Liban: la longue quête du pouvoir de Michel Aoun au nom des chrétiens

L'ancien chef de l'armée libanaise Michel Aoun, longtemps réfugié en France et qui se trouve à la tête de l'un des principaux partis chrétiens du Liban, sonne actuellement la mobilisation et mène campagne au nom des « droits des chrétiens ». Son but : que ces derniers puissent retrouver une présence significative sur la scène politique au Liban. Questions-réponses.

De notre correspondante à Beyrouth,

• En quoi consiste la démarche de Michel Aoun ?

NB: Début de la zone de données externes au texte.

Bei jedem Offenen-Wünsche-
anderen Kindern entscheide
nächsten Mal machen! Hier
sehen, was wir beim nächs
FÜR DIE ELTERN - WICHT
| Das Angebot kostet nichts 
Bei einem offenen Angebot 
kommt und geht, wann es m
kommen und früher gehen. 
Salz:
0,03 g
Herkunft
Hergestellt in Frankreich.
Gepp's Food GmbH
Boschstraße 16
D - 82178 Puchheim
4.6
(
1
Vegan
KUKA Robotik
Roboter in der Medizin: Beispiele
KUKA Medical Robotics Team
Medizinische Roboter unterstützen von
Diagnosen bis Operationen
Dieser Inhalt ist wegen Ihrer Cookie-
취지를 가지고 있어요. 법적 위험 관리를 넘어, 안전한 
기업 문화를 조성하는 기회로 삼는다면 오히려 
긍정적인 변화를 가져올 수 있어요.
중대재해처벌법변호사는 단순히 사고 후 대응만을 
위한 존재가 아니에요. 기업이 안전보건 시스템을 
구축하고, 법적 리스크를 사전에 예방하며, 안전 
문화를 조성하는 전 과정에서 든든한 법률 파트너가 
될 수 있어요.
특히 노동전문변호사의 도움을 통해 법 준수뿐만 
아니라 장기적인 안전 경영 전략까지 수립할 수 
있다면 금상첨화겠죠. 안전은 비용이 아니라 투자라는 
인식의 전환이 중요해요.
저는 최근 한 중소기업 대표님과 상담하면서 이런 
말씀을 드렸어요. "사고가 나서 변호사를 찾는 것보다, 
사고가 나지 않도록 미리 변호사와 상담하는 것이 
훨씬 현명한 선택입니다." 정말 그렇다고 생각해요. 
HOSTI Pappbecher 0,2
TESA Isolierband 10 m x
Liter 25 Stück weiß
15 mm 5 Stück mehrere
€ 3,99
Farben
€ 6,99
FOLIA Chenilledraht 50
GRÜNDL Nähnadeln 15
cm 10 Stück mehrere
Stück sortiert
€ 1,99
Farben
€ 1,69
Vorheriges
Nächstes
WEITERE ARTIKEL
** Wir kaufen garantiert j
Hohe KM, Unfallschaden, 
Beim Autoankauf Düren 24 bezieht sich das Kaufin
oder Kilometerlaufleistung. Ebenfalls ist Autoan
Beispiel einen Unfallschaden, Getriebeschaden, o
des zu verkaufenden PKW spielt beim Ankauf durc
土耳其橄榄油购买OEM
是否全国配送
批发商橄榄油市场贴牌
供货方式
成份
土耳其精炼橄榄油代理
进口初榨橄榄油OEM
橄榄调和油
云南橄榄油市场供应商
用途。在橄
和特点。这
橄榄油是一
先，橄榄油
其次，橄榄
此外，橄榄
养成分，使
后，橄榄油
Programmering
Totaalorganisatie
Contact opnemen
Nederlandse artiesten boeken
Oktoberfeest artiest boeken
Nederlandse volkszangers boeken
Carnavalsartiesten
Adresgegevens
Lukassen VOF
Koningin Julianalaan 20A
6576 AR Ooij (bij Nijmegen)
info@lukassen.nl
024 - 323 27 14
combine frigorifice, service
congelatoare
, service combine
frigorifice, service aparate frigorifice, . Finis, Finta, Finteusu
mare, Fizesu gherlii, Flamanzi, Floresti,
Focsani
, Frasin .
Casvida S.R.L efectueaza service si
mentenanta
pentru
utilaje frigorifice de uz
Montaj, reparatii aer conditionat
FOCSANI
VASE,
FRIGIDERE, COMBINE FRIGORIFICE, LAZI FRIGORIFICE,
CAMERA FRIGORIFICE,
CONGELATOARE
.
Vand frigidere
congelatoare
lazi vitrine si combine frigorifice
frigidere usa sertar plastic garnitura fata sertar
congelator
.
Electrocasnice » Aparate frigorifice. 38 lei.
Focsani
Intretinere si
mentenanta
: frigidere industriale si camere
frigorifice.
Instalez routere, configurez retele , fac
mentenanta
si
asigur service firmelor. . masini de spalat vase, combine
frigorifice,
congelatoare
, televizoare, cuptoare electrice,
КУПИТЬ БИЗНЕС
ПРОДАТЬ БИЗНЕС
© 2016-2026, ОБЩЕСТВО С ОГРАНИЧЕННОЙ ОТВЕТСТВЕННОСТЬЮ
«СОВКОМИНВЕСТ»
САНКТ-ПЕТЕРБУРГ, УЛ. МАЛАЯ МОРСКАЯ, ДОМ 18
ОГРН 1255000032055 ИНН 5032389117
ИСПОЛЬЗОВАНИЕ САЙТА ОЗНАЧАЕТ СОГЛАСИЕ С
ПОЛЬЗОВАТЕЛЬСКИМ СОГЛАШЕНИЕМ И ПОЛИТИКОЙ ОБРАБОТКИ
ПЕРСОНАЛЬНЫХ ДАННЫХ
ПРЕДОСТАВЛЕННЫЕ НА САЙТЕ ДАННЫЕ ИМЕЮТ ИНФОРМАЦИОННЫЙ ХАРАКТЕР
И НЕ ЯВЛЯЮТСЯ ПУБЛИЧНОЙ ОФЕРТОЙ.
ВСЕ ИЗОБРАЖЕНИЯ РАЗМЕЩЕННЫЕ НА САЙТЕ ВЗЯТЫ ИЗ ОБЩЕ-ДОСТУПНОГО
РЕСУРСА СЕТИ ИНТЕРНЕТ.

Il y a quelques jours, Michel Aoun a fait descendre ses partisans dans les rues de Beyrouth. Il a promis d'autres manifestations à venir. Le leader chrétien libanais, qui est à la tête du Courant patriotique libre (CPL), tient des propos de plus en plus virulents contre tous ceux qu'il accuse de bafouer les « droits des chrétiens ». Ces droits, selon lui, consistent à pouvoir élire un président fort, à choisir un nouveau chef de l'armée et à obtenir une loi électorale qui donne une juste représentation aux chrétiens. Il faut préciser que Michel Aoun se voit lui-même en candidat le plus légitime pour prendre les rênes du pays, qui n'a plus de chef de l'Etat depuis mai 2014. C'est la plus longue vacance présidentielle qu'ait jamais connu le Liban.

• Ses propos trouvent-ils écho au Liban ?

Le nom de Michel Aoun suscite les passions au Liban, un pays particulièrement polarisé, où les positions sont partisanes. Parmi les chrétiens, divisés au sein de la classe politique, Michel Aoun est loin de faire l'unanimité, même s'il est sans doute, parmi eux, le (ou l'un de ses) représentant(s) le(s) plus populaire(s). En revanche, il se saisit là d'un argument qui parle. Depuis la fin de la guerre, les chrétiens sont nombreux à constater, avec amertume, que les droits politiques de leur communauté ont diminué au Liban. Ils s'inquiètent aussi de la situation des autres chrétiens dans la région. Le discours des cadres du CPL, c'est donc de dire que les chrétiens doivent retrouver une centralité, et non plus être seulement des « alliés ». Pour ses partisans, même si Michel Aoun est âgé (il a plus de 80 ans), il conserve la poigne nécessaire pour imposer une voix chrétienne.

• Que reprochent ses détracteurs au leader chrétien ?

En premier lieu, les critiques - qu'elles proviennent de responsables chrétiens ou musulmans - considèrent que Michel Aoun est le principal responsable du blocage actuel, puisque ses députés, ainsi que ceux du Hezbollah (allié du CPL) boycottent les séances du Parlement destinées à élire un président. Afin d'imposer son seul nom. Ensuite, ils reprochent à l'ancien chef militaire de mener, derrière la bannière des « droits des chrétiens », des batailles personnelles, c'est-à-dire visant à le faire accéder au pouvoir avec ses proches. C'est en effet son gendre, un officier d'ailleurs estimé, que Michel Aoun verrait bien à la tête de l'armée. Enfin, ils estiment que M. Aoun fait preuve de démagogie, et que ses partisans utilisent un langage sectaire.

• Jusqu'où ira donc le Libanais Michel Aoun ?

Le chef du Courant patriotique libre affirme qu'il n'hésitera pas à aller à l'escalade pour obtenir gain de cause. Personne n'y croit vraiment, mais personne ne croit non plus que Michel Aoun puisse renoncer à ses objectifs. Plusieurs des membres de son parti ont indiqué qu'ils allaient continuer de « recourir à la rue ». On peut estimer que tant qu'il n'y aura pas de consensus, que les députés se rassemblent ou non pour élire un président, il n'y aura pas de nouveau chef de l'Etat au Liban. Pour l'heure, et c'est tout le problème, il n'y a pas de recherche d'une sortie de crise, malgré des initiatives de dialogue entre factions. On devrait donc rester dans le statu quo sur le plan interne. Et voir Michel Aoun continuer à mener campagne.